Commonly, two broad classes of sources of water pollution are recognized. One is ‘point pollution sources, where the source is a well-defined location, e.g., a sewage outlet or a factory drain, the pipe through which factory discharges its waste water into streams. Such a pollution source can be checked effectively with appropriate technical skills. The other category consists of non-point pollution sources, which are spread over larger areas. For example, the water that runs off farms, grazing land, construction sites’, abandoned mines and pits, etc., carries silt (soil particles) via diffuse and undefined routes into streams and lakes. Water pollution control in this case is not easy and requires constant, widespread efforts on a large scale.

Water pollution also upsets various processes that occur naturally in water. These processes which use oxygen dissolved in water, help to make wastes harmless. Let us study some of these processes.

If you allow a water body, containing limited amount of degradable organic wastes, to recover, it will! purify itself in course of time. Apart from clearing the water body of pathogenic bacteria, this activity is important for regenerating the health of a water body by releasing nutrients for utilization by green plants that were locked up in the organic matter.
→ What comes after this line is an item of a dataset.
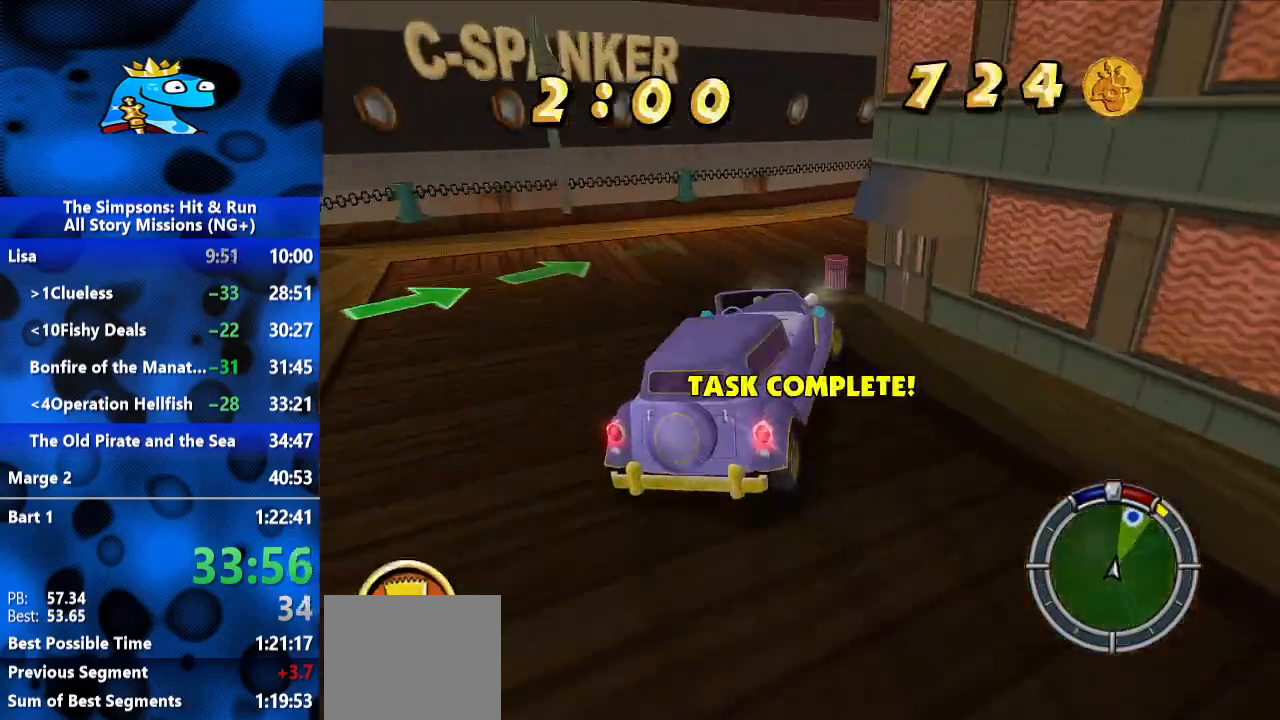
{"dt_ms": 500, "buttons": ["R2"], "left_stick": "right", "right_stick": "center", "events": [[133, "left_stick", "up-left"], [167, "L2", "up"], [267, "R2", "down"], [300, "left_stick", "right"]]}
The length of time taken in this process depends on the organic load and temperature of the surroundings.

Any natural water course contains dissolved gases normally found in air in equilibrium with the atmosphere. Thus, fish and other aquatic life obtain oxygen for respiration. The amount of oxygen which water holds at saturation depends on temperature and follows the law of decreased solubility of gases with a temperature increase. If you increase temperature of water the dissolved gases will escape in the form of bubbles.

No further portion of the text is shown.